You needn't make a circuit of it, the four-hour walk from north to south is fine enough. Take the 1 subway train to 215th, walk past Columbia University's playing fields, into Inwood Park, and make your way to the entrance of magnificent Fort Tyron Park, laid out by Frederick Law Olmsted Jr., son of the Olmsted who designed Central, Riverside, and Prospect parks. It's a wonderful irony that the work of a family of park designers is a greater presence in this city, the most intensely urban expanse on the planet, than any single architect, and how, after you've got your eye for the city, the parks are greater edifices than any skyscraper.

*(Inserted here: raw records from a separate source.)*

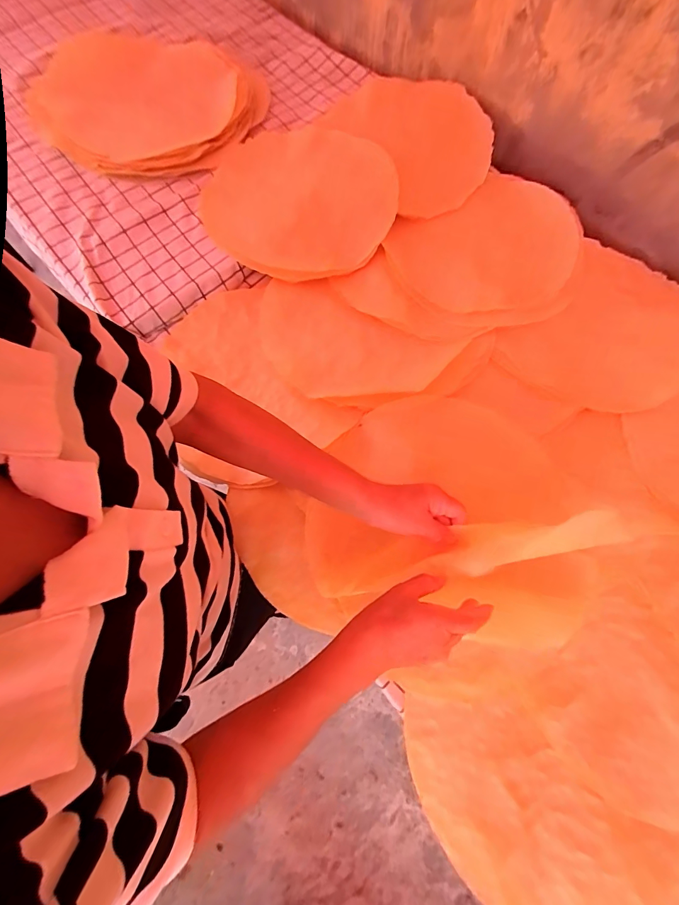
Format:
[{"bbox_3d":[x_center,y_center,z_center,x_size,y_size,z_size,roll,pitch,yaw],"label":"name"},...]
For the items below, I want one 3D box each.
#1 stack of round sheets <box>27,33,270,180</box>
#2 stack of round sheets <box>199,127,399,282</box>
[{"bbox_3d":[-0.410,-0.714,0.759,0.477,0.069,0.383,16,73,7],"label":"stack of round sheets"},{"bbox_3d":[-0.077,-0.477,0.700,0.358,0.039,0.340,39,77,13],"label":"stack of round sheets"}]

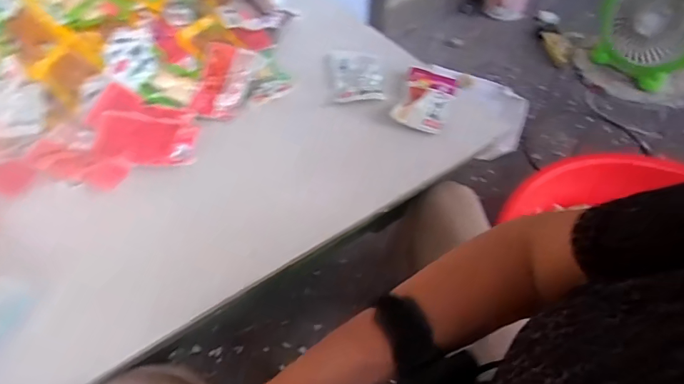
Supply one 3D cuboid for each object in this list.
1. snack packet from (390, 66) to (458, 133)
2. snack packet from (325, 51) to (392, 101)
[{"bbox_3d":[0.129,-0.146,0.695,0.080,0.013,0.128,15,51,13],"label":"snack packet"},{"bbox_3d":[0.027,-0.190,0.732,0.100,0.018,0.127,-2,49,-2],"label":"snack packet"}]

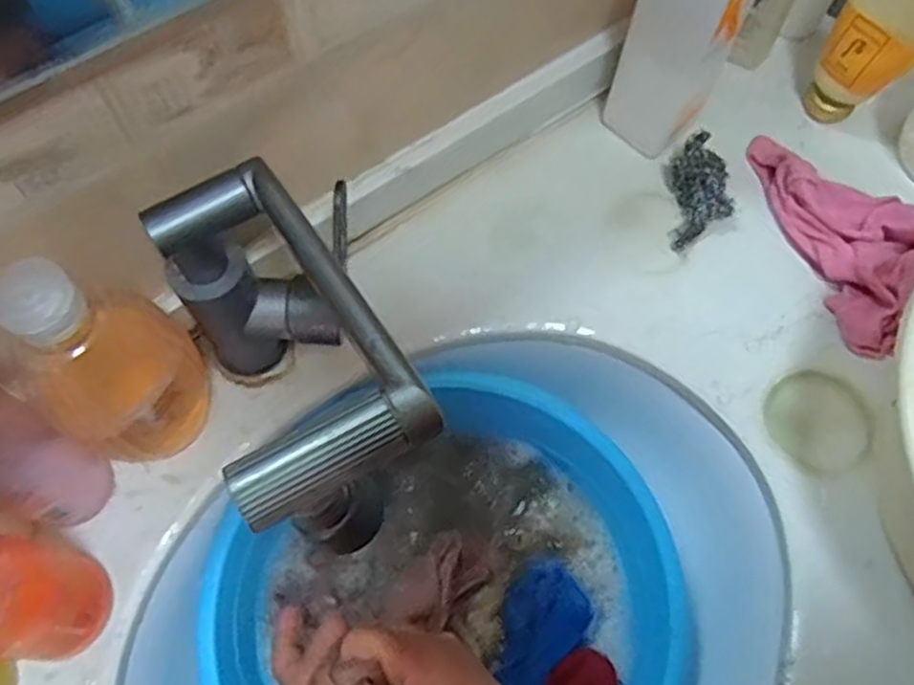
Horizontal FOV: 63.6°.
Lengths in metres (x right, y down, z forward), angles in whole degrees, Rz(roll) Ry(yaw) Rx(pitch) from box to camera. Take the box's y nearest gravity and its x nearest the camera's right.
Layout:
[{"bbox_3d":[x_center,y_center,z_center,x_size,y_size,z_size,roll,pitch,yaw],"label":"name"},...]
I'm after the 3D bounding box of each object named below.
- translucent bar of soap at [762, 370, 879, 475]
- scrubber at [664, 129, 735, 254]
[{"bbox_3d":[0.251,0.052,0.508,0.066,0.008,0.071,1,68,-2],"label":"translucent bar of soap"},{"bbox_3d":[0.185,-0.115,0.560,0.044,0.035,0.083,3,68,-2],"label":"scrubber"}]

There is on this long walk much time to lose yourself, though not geographically, because the riverside path now extends almost the length of Manhattan. You could, en route, visit The Cloisters (in Fort Tryon Park), a museum the New Yorkers I know have visited once but never return to—like Staten Island, in this respect. The Cloisters is inherently lonely; there's a bleakness about an old monastery, an asylum, recreated in a modern city and utterly remote from it, a place of contemplation that evokes all the unpleasantness of spirituality. Beautiful tapestries, interesting Medieval European sculpture and architecture, but all lost in New York. I've made my one visit to The Cloisters.
At 157th St and Broadway, a block in from Riverside Drive, past the gothic Trinity cemetery, there's the Hispanic Society of New York, one of the least-visited galleries in New York, with its several Velázquezes and El Grecos, including a St. Jerome by the latter. El Greco's elongated figures, tall and skeletal, set against land and sky, resemble skyscrapers, heads in the clouds, feet on the ground. The facial expressions are always of existential pain. Before New York artists discovered the Parisian avant garde 100 years ago, Spain, and especially Velázquez, was the great inspiration for American painters: for James McNeill Whistler, John Singer Sargent, Thomas Eakins, and William Merritt Chase, as well as for the bohemian-minded of the era, some of whom who took to dressing up for parties as matadors. Yet it's El Greco, the Greek who moved to Spain, the painter of distressed saints, who today resonates more powerfully. His paintings are considered hugely religious. They are. Yet part of the agony expressed in El Greco's portraits, I've always thought, is a question: What if there is no God?
On the western portal of Riverside Church at 120th and Riverside Drive, are the figures of Christ, Confucius, Euclid, Pythagoras, Archimedes, Galileo, Kepler, Newton, Faraday, Darwin, Pasteur, and Einstein. I'm attracted to the idea of Christ as just one face in a crowd.
In the summer months there's an open-air bar in Riverside Park, near West 105th Street, where you can watch, down on the sandpits between the park and the West Side Highway, muscular types preening themselves on gymnast hoops in what's quaintly, if not inaccurately, known as Hudson Beach. But why pause at all on this walk if the object is to reach land's end, and lunch in Chinatown, at, say, Great New York Noodle Town on Bayard and the Bowery, which is not just cheap but has some of the best grilled meat in town (the cold baby pork, especially) and finest soft-shell crab.
On my walk down the Hudson, I passed two women at about 38th Street. One was talking on her cell phone. "I'm with Doris. We're walking Manhattan," she said. I was glad I wasn't the only person heading in the same direction, and I had the sense that many others had chosen to walk the length of the island that day.